Colorado—Rocky Mountain—No-Name Basin, Sunlight Peak

Publication Year: 1954.

Colorado—Rocky Mountain—No-Name Basin, Sunlight Peak: On 5 August 1953, a party of eight under the leadership of Dr. Roger S. Whitney set out from the CMC-AAC camp to make the reputedly easy ascent of Sunlight Peak. Approaching the Needle Ridge-Sunlight Saddle from the north a course was taken intending to lead diagonally across what appeared to be

a névé slope with the hope of avoiding the ascent of an unpleasant moraine. When the border of this slope proved to be ice, it was followed on its up-mountain side for a distance until it became evident that the hoped-for snow suitable for step kicking was not going to materialize. Accordingly it was decided to descend across the snow patch—approximately 75 feet of soft snow on an ice base at an angle of up to 40 degrees, a slope on which the experienced could move with ease with the support of the ice axe and on which a man so equipped could with confidence support a fellow climber on the rope. Dr. Robert Wade (50) in front of the main party along with Whitney, was not so equipped, but felt that he could negotiate the slope unassisted.
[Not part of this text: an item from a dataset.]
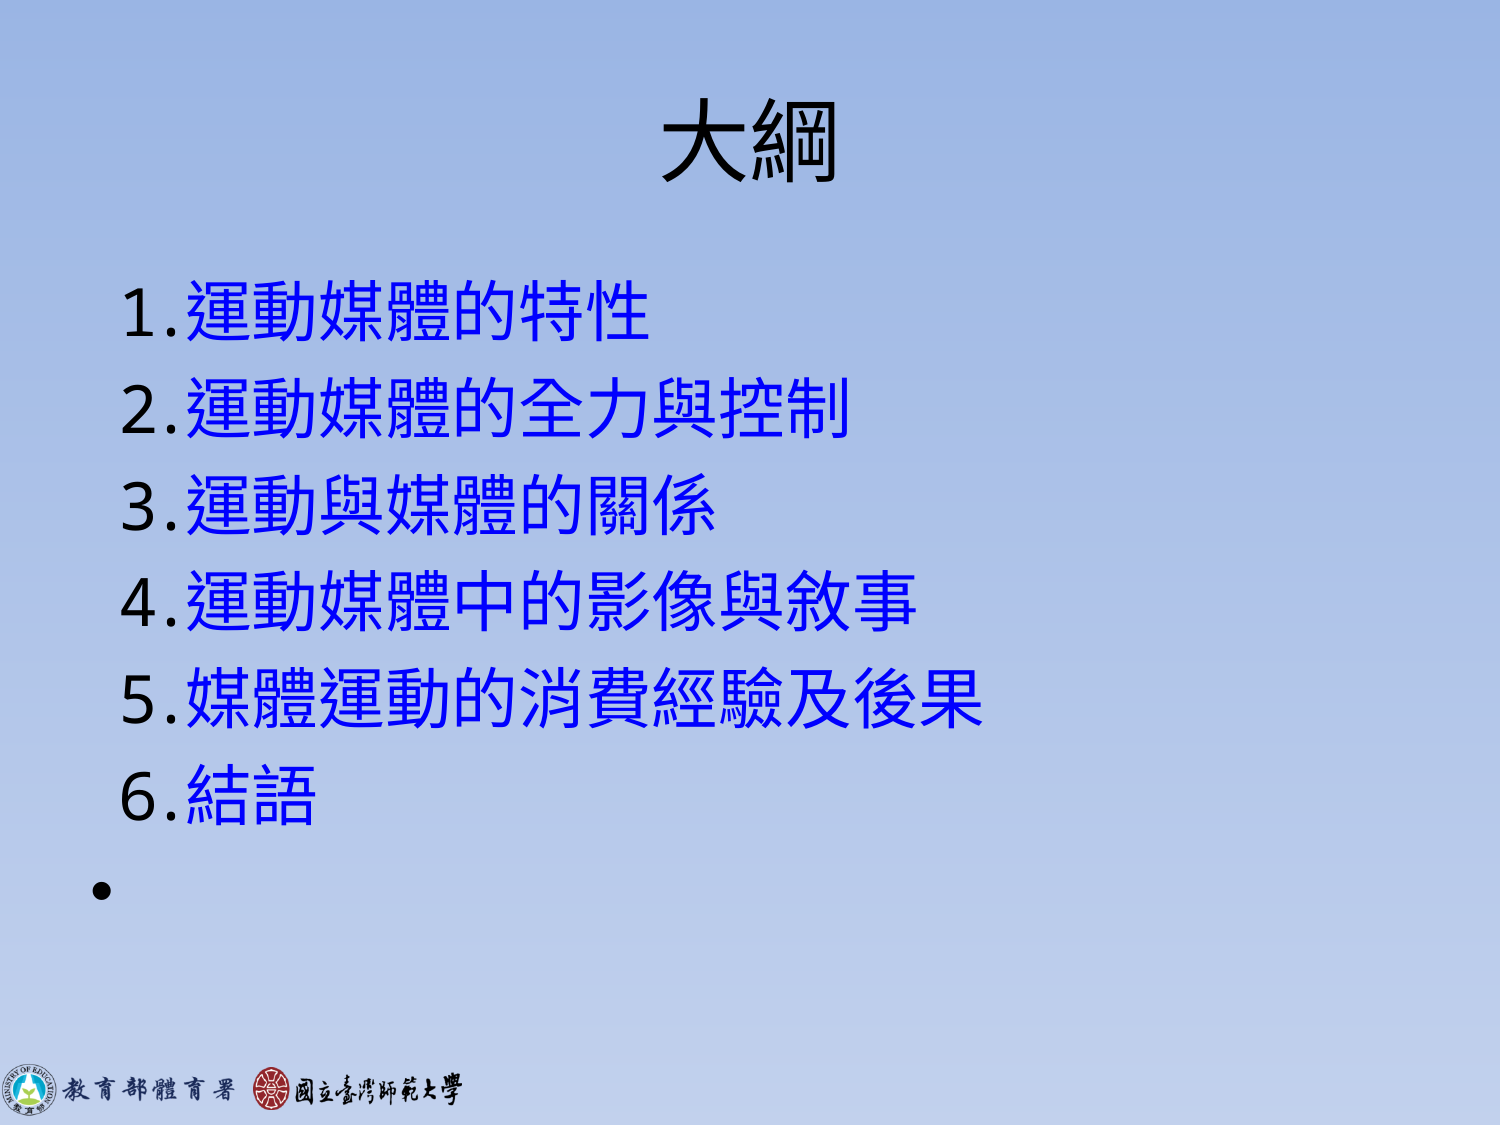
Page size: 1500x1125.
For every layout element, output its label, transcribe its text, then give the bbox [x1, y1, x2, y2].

list 運動媒體的特性 運動媒體的全力與控制 運動與媒體的關係 運動媒體中的影像與敘事 媒體運動的消費經驗及後果 結語 [75, 262, 1426, 1005]
title 大綱 [75, 45, 1426, 233]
The proferred rope was declined with the statement that “Two men in the Sierras were killed doing just that.” He almost succeeded in his speedy and unsupported descent, but threw himself at the bottom to avoid a boulder and suffered bruises which spoiled his day even though he was able to continue the climb.

Source: R. S. Whitney.

Analysis: Avoid snow with an inexperienced and inadequately equipped party. Don’t feel bashful to ask for the rope and never refuse it when offered by the leader. Own and learn to use an ice axe and carry it on all climbs.